When we decide that a sentient being, one capable of fear, hunger, and hope should be allowed to slowly waste away, what does that say about us?
When did convenience become more important than kindness?
When did silence become easier than empathy?
Compassion Is Not a Crime
And yet, the feeders persist.
In the dead of night, in the blistering heat, in the snow, in the rain, people from every walk of life carry bags of dry food down forgotten alleys and dusty roads. They refill water bowls outside industrial estates. They leave food beneath benches, behind bins, on the edge of highways. They patch up wounded dogs, remove ticks, take sick animals to vets they can’t afford. They argue with neighbours, councils, and officials who want them to stop.
They do it quietly, without recognition
because compassion is not a performance.
It is a lifeline.
Every time a feeder kneels to pour food into a bowl, they are saying something loud and clear:
“Your life matters. I will not look away.”
Hunger Hurts Everyone But Kindness Heals
Letting animals starve doesn’t only affect the animals. It affects communities:
Starving animals become desperate, scavenging dangerously.
Disease spreads faster among the malnourished.
Aggression increases under extreme hunger.
Dead and dying animals become a public health risk.
Feeding, sterilisation, and humane management are not only kinder they are safer, smarter, and internationally recognised as the only effective approach.
To feed an animal is not to invite chaos.
It is to stabilise a population and reduce suffering.
What Kind of People Do We Want to Be?
At its heart, this crisis forces a single, uncomfortable question:
Do we want to be the kind of society that watches a living being starve,
or the kind that steps in to help?
Our answer defines us.
History will not remember the excuses made for cruelty.
But it will remember the people who carried sacks of food down empty streets when no one else would.
It will remember the volunteers who stood between hunger and hope.
It will remember the hands that fed.
We Can Choose Humanity Every Day
Feeding is not the whole solution, but it is a crucial part of it.
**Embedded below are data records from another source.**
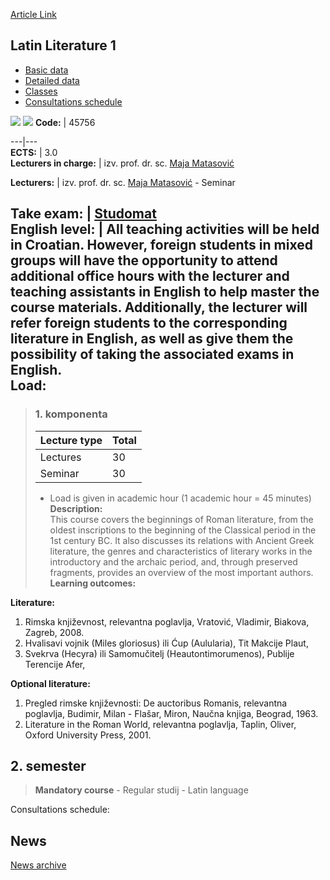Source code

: [Article Link](https://www.fhs.hr/en/course/latlit1)

## Latin Literature 1
  * [Basic data](https://www.fhs.hr/en/course/latlit1#v1id-523796_298498_1_0 "Basic data")
  * [Detailed data](https://www.fhs.hr/en/course/latlit1#v1id-523796_298498_1_1 "Detailed data")
  * [Classes](https://www.fhs.hr/en/course/latlit1#v1id-523796_298498_1_2 "Classes")
  * [Consultations schedule](https://www.fhs.hr/en/course/latlit1#v1id-523796_298498_1_3 "Consultations schedule")


[![](https://www.fhs.hr/img/flags/gif/hr.gif)](https://www.fhs.hr/predmet/rimknj1) [![](https://www.fhs.hr/img/flags/gif/gb.gif)](https://www.fhs.hr/en/course/latlit1)
**Code:** |  45756  
  
---|---  
**ECTS:** |  3.0   
**Lecturers in charge:** |  izv. prof. dr. sc. [Maja Matasović](https://www.fhs.hr/staff/maja.matasovic)   
  
**Lecturers:** |  izv. prof. dr. sc. [Maja Matasović](https://www.fhs.hr/djelatnik/maja.matasovic) - Seminar  
  
**Take exam:** |  [Studomat](http://www.isvu.hr/studomat)  
**English level:** |  All teaching activities will be held in Croatian. However, foreign students in mixed groups will have the opportunity to attend additional office hours with the lecturer and teaching assistants in English to help master the course materials. Additionally, the lecturer will refer foreign students to the corresponding literature in English, as well as give them the possibility of taking the associated exams in English.   
**Load:**  
---  
> ### 1. komponenta
> | Lecture type | Total  
> ---|---  
> Lectures | 30  
> Seminar | 30  
> * Load is given in academic hour (1 academic hour = 45 minutes)   
**Description:**  
> This course covers the beginnings of Roman literature, from the oldest inscriptions to the beginning of the Classical period in the 1st century BC. It also discusses its relations with Ancient Greek literature, the genres and characteristics of literary works in the introductory and the archaic period, and, through preserved fragments, provides an overview of the most important authors.  
**Learning outcomes:**  

  
**Literature:**  
  1. Rimska književnost, relevantna poglavlja, Vratović, Vladimir, Biakova, Zagreb, 2008. 
  2. Hvalisavi vojnik (Miles gloriosus) ili Ćup (Aulularia), Tit Makcije Plaut, 
  3. Svekrva (Hecyra) ili Samomučitelj (Heautontimorumenos), Publije Terencije Afer, 

  
**Optional literature:**  
  1. Pregled rimske književnosti: De auctoribus Romanis, relevantna poglavlja, Budimir, Milan - Flašar, Miron, Naučna knjiga, Beograd, 1963.
  2. Literature in the Roman World, relevantna poglavlja, Taplin, Oliver, Oxford University Press, 2001.

  
**2. semester**  
---  
> **Mandatory course** - Regular studij - Latin language  
>   
Consultations schedule: 


## News
[News archive](https://www.fhs.hr/en/course/latlit1?@=20pxq#news_84769 "News archive")
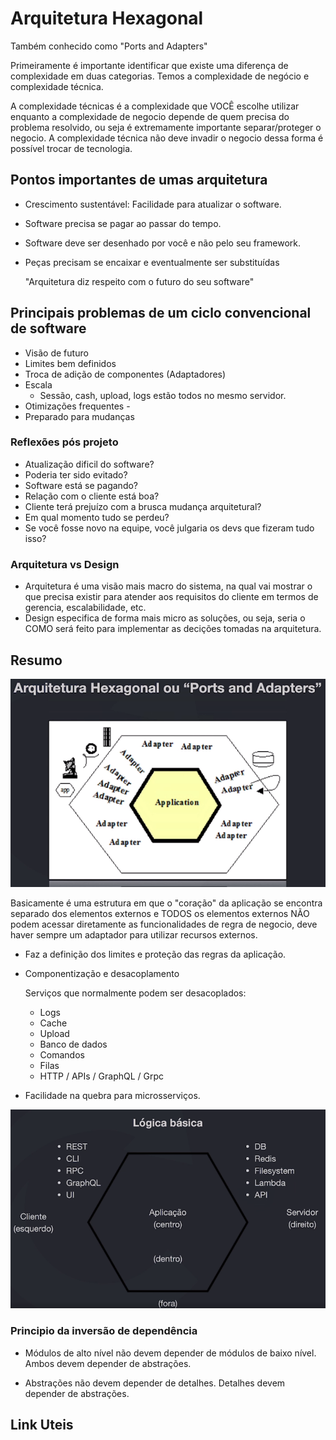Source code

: # Arquitetura Hexagonal

Também conhecido como "Ports and Adapters"

Primeiramente é importante identificar que existe uma diferença de complexidade em duas categorias.
Temos a complexidade de negócio e complexidade técnica.

A complexidade técnicas é a complexidade que VOCÊ escolhe utilizar enquanto a complexidade de negocio depende de quem precisa do problema resolvido, ou seja é extremamente importante separar/proteger o negocio. A complexidade técnica não deve invadir o negocio dessa forma é possível trocar de tecnologia.

## Pontos importantes de umas arquitetura

- Crescimento sustentável: Facilidade para atualizar o software.
- Software precisa se pagar ao passar do tempo.
- Software deve ser desenhado por você e não pelo seu framework.
- Peças precisam se encaixar e eventualmente ser substituídas

    "Arquitetura diz respeito com o futuro do seu software"

## Principais problemas de um ciclo convencional de software

- Visão de futuro
- Limites bem definidos
- Troca de adição de componentes (Adaptadores)
- Escala
    - Sessão, cash, upload, logs estão todos no mesmo servidor.
- Otimizações frequentes - 
- Preparado para mudanças

### Reflexões pós projeto

- Atualização dificil do software?
- Poderia ter sido evitado?
- Software está se pagando?
- Relação com o cliente está boa?
- Cliente terá prejuízo com a brusca mudança arquitetural?
- Em qual momento tudo se perdeu?
- Se você fosse novo na equipe, você julgaria os devs que fizeram tudo isso?


### Arquitetura vs Design

- Arquitetura é uma visão mais macro do sistema, na qual vai mostrar o que precisa existir para atender aos requisitos do cliente em termos de gerencia, escalabilidade, etc.
- Design especifica de forma mais micro as soluções, ou seja, seria o COMO será feito para implementar as decições tomadas na arquitetura.

## Resumo

![ports and adapters](images/ports_and_adapters.png)

Basicamente é uma estrutura em que o "coração" da aplicação se encontra separado dos elementos externos e TODOS
os elementos externos NÃO podem acessar diretamente as funcionalidades de regra de negocio, deve haver sempre
um adaptador para utilizar recursos externos.

- Faz a definição dos limites e proteção das regras da aplicação.
- Componentização e desacoplamento
    
    Serviços que normalmente podem ser desacoplados:
    - Logs
    - Cache
    - Upload
    - Banco de dados
    - Comandos
    - Filas
    - HTTP / APIs / GraphQL / Grpc
- Facilidade na quebra para microsserviços.


![que aparecem nos](images/logica_design.png)


### Principio da inversão de dependência

- Módulos de alto nível não devem depender de módulos de baixo nível. Ambos devem depender de abstrações.

- Abstrações não devem depender de detalhes. Detalhes devem depender de abstrações.


## Link Uteis

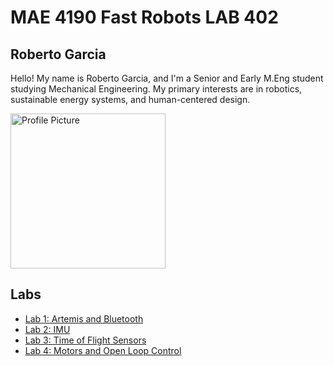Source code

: # MAE 4190 Fast Robots LAB 402

## Roberto Garcia

Hello! My name is Roberto Garcia, and I'm a Senior and Early M.Eng student studying Mechanical Engineering. My primary interests are in robotics, sustainable energy systems, and human-centered design. 

<img width="248" alt="Profile Picture" src="IMG_3643.JPG">

## Labs

- [Lab 1: Artemis and Bluetooth](/Lab1)
- [Lab 2: IMU](/Lab2)
- [Lab 3: Time of Flight Sensors](/Lab3)
- [Lab 4: Motors and Open Loop Control](/Lab4)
It is a declaration that we refuse to accept cruelty as normal. Every bowl filled is an affirmation of values we should be proud to hold: empathy, responsibility, and compassion.
And so we continue.
Not because it is easy.
Not because it is convenient.
But because it is right.
If we want a kinder world, we have to build it, one full stomach at a time.








Well said! To punish compassion is to turn everything upside down. It's such a shame, especially because Turkey used to inspire people across the globe, with its images of food dispensers in the streets and by generally being a model of urban interspecies coexistence. I hope that the bans and the law get overturned.
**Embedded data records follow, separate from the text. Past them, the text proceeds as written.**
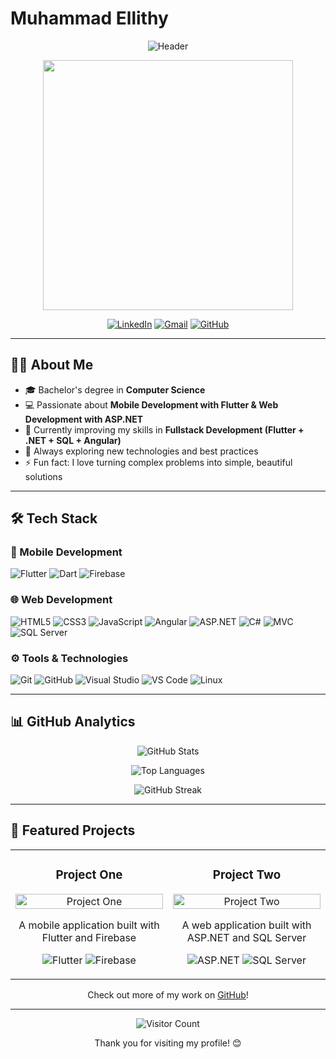 # Muhammad Ellithy

<div align="center">
  
  ![Header](https://capsule-render.vercel.app/api?type=waving&color=gradient&height=200&section=header&text=Muhammad%20Ellithy&fontSize=50&fontAlignY=35&animation=fadeIn&desc=Software%20Developer%20|%20Flutter%20&%20.NET%20Enthusiast&descAlignY=55)
  
  <img src="https://media.giphy.com/media/qgQUggAC3Pfv687qPC/giphy.gif" width="400"/>
  
  [![LinkedIn](https://img.shields.io/badge/-LinkedIn-0A66C2?style=for-the-badge&logo=linkedin&logoColor=white)](https://www.linkedin.com/in/muhammad-ellithy-088101251)
  [![Gmail](https://img.shields.io/badge/-Gmail-D14836?style=for-the-badge&logo=gmail&logoColor=white)](mailto:midoelethey@gmail.com)
  [![GitHub](https://img.shields.io/badge/-GitHub-181717?style=for-the-badge&logo=github&logoColor=white)](https://github.com/Ellithyy)
  
</div>

---

## 👨‍💻 About Me

- 🎓 Bachelor's degree in **Computer Science**
- 💻 Passionate about **Mobile Development with Flutter & Web Development with ASP.NET**
- 🌱 Currently improving my skills in **Fullstack Development (Flutter + .NET + SQL + Angular)**
- 🚀 Always exploring new technologies and best practices
- ⚡ Fun fact: I love turning complex problems into simple, beautiful solutions

---

## 🛠️ Tech Stack

### 📱 Mobile Development
![Flutter](https://img.shields.io/badge/-Flutter-02569B?style=flat-square&logo=flutter&logoColor=white)
![Dart](https://img.shields.io/badge/-Dart-0175C2?style=flat-square&logo=dart&logoColor=white)
![Firebase](https://img.shields.io/badge/-Firebase-FFCA28?style=flat-square&logo=firebase&logoColor=black)

### 🌐 Web Development
![HTML5](https://img.shields.io/badge/-HTML5-E34F26?style=flat-square&logo=html5&logoColor=white)
![CSS3](https://img.shields.io/badge/-CSS3-1572B6?style=flat-square&logo=css3&logoColor=white)
![JavaScript](https://img.shields.io/badge/-JavaScript-F7DF1E?style=flat-square&logo=javascript&logoColor=black)
![Angular](https://img.shields.io/badge/-Angular-DD0031?style=flat-square&logo=angular&logoColor=white)
![ASP.NET](https://img.shields.io/badge/-ASP.NET-512BD4?style=flat-square&logo=dotnet&logoColor=white)
![C#](https://img.shields.io/badge/-C%23-239120?style=flat-square&logo=c-sharp&logoColor=white)
![MVC](https://img.shields.io/badge/-MVC-512BD4?style=flat-square&logo=dotnet&logoColor=white)
![SQL Server](https://img.shields.io/badge/-SQL%20Server-CC2927?style=flat-square&logo=microsoftsqlserver&logoColor=white)

### ⚙️ Tools & Technologies
![Git](https://img.shields.io/badge/-Git-F05032?style=flat-square&logo=git&logoColor=white)
![GitHub](https://img.shields.io/badge/-GitHub-181717?style=flat-square&logo=github&logoColor=white)
![Visual Studio](https://img.shields.io/badge/-Visual%20Studio-5C2D91?style=flat-square&logo=visual-studio&logoColor=white)
![VS Code](https://img.shields.io/badge/-VS%20Code-0078D4?style=flat-square&logo=visual-studio-code&logoColor=white)
![Linux](https://img.shields.io/badge/-Linux-FCC624?style=flat-square&logo=linux&logoColor=black)

---

## 📊 GitHub Analytics

<div align="center">
  
  ![GitHub Stats](https://github-readme-stats.vercel.app/api?username=Ellithyy&show_icons=true&theme=tokyonight&hide_title=true&hide=prs,issues&count_private=true)
  
  ![Top Languages](https://github-readme-stats.vercel.app/api/top-langs/?username=Ellithyy&layout=compact&theme=tokyonight&hide_title=true)
  
  ![GitHub Streak](https://github-readme-streak-stats.herokuapp.com/?user=Ellithyy&theme=tokyonight&hide_border=true&background=0D1117)
  
</div>

---

## 🎯 Featured Projects

<div align="center">
  
  <!-- Replace with your actual project links and descriptions -->
  <table>
    <tr>
      <td width="50%">
        <h3 align="center">Project One</h3>
        <div align="center">
          <a href="#">
            <img src="https://via.placeholder.com/350x200/02569B/FFFFFF?text=Flutter+Project" alt="Project One" width="100%"/>
          </a>
          <p>A mobile application built with Flutter and Firebase</p>
          <p>
            <img src="https://img.shields.io/badge/Flutter-02569B?style=flat-square&logo=flutter&logoColor=white" alt="Flutter">
            <img src="https://img.shields.io/badge/Firebase-FFCA28?style=flat-square&logo=firebase&logoColor=black" alt="Firebase">
          </p>
        </div>
      </td>
      <td width="50%">
        <h3 align="center">Project Two</h3>
        <div align="center">
          <a href="#">
            <img src="https://via.placeholder.com/350x200/512BD4/FFFFFF?text=.NET+Project" alt="Project Two" width="100%"/>
          </a>
          <p>A web application built with ASP.NET and SQL Server</p>
          <p>
            <img src="https://img.shields.io/badge/ASP.NET-512BD4?style=flat-square&logo=dotnet&logoColor=white" alt="ASP.NET">
            <img src="https://img.shields.io/badge/SQL Server-CC2927?style=flat-square&logo=microsoftsqlserver&logoColor=white" alt="SQL Server">
          </p>
        </div>
      </td>
    </tr>
  </table>
  
  <p>Check out more of my work on <a href="https://github.com/Ellithyy?tab=repositories">GitHub</a>!</p>
  
</div>

---

<div align="center">
  
  <img src="https://visitor-badge.laobi.icu/badge?page_id=Ellithyy.Ellithyy" alt="Visitor Count"/>
  
  <p>Thank you for visiting my profile! 😊</p>
  
</div>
Of course the feeders would not give up. Would one not feed their hungry child, their brother or their human friend? One gets just as attached to the animals, and friendship would count for nothing if you let your friend starve because the authorities said so. However, I guess that casual passersby could be discouraged from sharing their leftovers with random animals, which may cause dogs to congregate in larger packs in remote areas secretly frequented by the bravest humans, thus becoming less socialised because they no longer see people as a source of treats.
It's incredibly short-sighted and cruel. Unfortunately, I feel that over the years, animal welfare activists have contributed to this idea of using starvation to "control the dog/cat problem" because they sometimes endorse "waste management" without much thought. While it may be true that free-living animals proliferate if there's more food available, including from spilled waste or open bins, the whole idea of switching to humane methods (sterilisation) is that we don't want to kill the animals or cause them to suffer, directly or indirectly. Since I'm not aware of any evidence that either dogs or cats can decide to have fewer kids in times of food scarcity, we must always emphasise that the animals who already exist must be given food, water and the basics to live a decent life... It's the only responsible and just way to treat domesticated beings. (I may have been guilty of what I describe here myself, a long time ago.)